Whiten argues that mindreading models are thus simpler and “more economical of representational resources” (Whiten 1996, 284). However, if mindreading’s function lies in the simplicity of the models it generates, then a seeming paradox arises. The best candidates for mindreading are large-brained primates and corvids, suggesting that the process of positing intervening variables to capture complex patterns requires significant neural and cognitive resources. Further, on Whiten’s conception, this process does not obviate the need to recognize a complex system of cue-response links first before the mindreading variable can be introduced. In what sense, then, are mindreading models simpler in a way that yields benefits for its users?

An answer to this question is suggested by Sober’s (2009) application of model selection criteria to the case at hand.
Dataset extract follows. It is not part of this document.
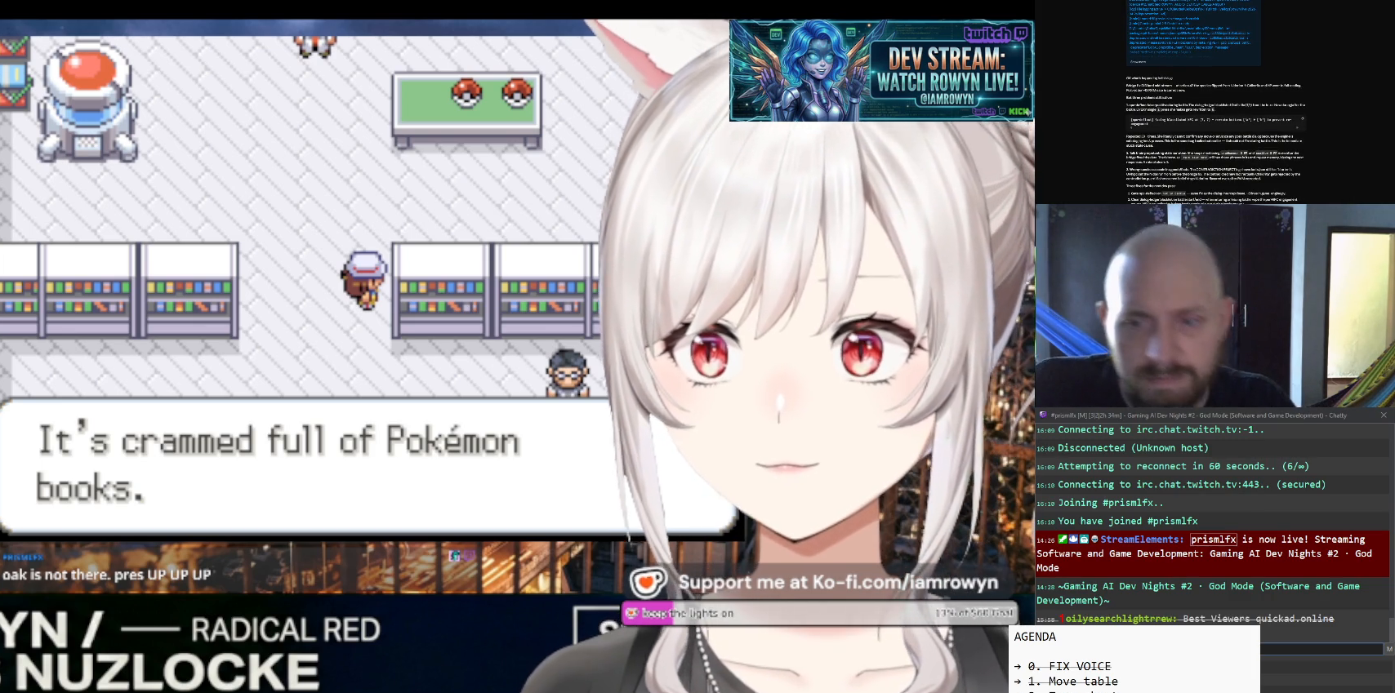
{"buttons": ["A"], "events": []}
As noted above, it is possible to assign parameter values to the BRH and MRH models such that they will make similar predictions; that is, they can be made to fit to the data (roughly) equally well. However, introducing an intervening variable reduces the number of causal arrows, and thus adjustable parameters, required by a causal model. Interestingly, this has important epistemic consequences.

One of the central challenges of modeling is to strike the right balance between underfitting (failing to pick up on the “signal”) and overfitting one’s data (picking up on the “noise”). Models with more parameters typically allow for a closer fit to data but also run the risk of overfitting to noise; hence, it is well known by modelers that simpler models are often more predictively accurate (Bozdogan 1987, Forster and Sober 1994). Model selection criteria are attempts to formally describe this trade-off between fit and complexity (as measured by the number of parameters). Sober employs one such criterion,8 the Akaike Information Criterion (AIC), which has been proven to provide an unbiased estimate of a model’s predictive accuracy.9 AIC takes into consideration a model’s fit to data (Pr[data | L(M)]) and subtracts a penalty for the number of adjustable parameters, k:

AIC score of model M = log [Pr(data | L(M))] – k

Thus, models that fit the data roughly equally well can differ in their AIC scores, with more complex models suffering lower expected predictive accuracy.

The upshot is that while the BRH and MRH models may fit the data equally well, the latter will often contain fewer adjustable parameters as a result of its intervening mental state variable. Therefore, a subject that uses such a mental model can be expected to make more accurate predictions.10 This buttresses Whiten’s contention that for a mindreader, “behavioral analysis can become efficient on any one occasion, facilitating fast and sophisticated tactics to be deployed in, for example, what has been described as political maneuvering in chimpanzees” (Whiten 1996, 287). This also demonstrates that even if the only function of mindreading were to systematize already-known observable regularities, it might still contribute significantly to prediction.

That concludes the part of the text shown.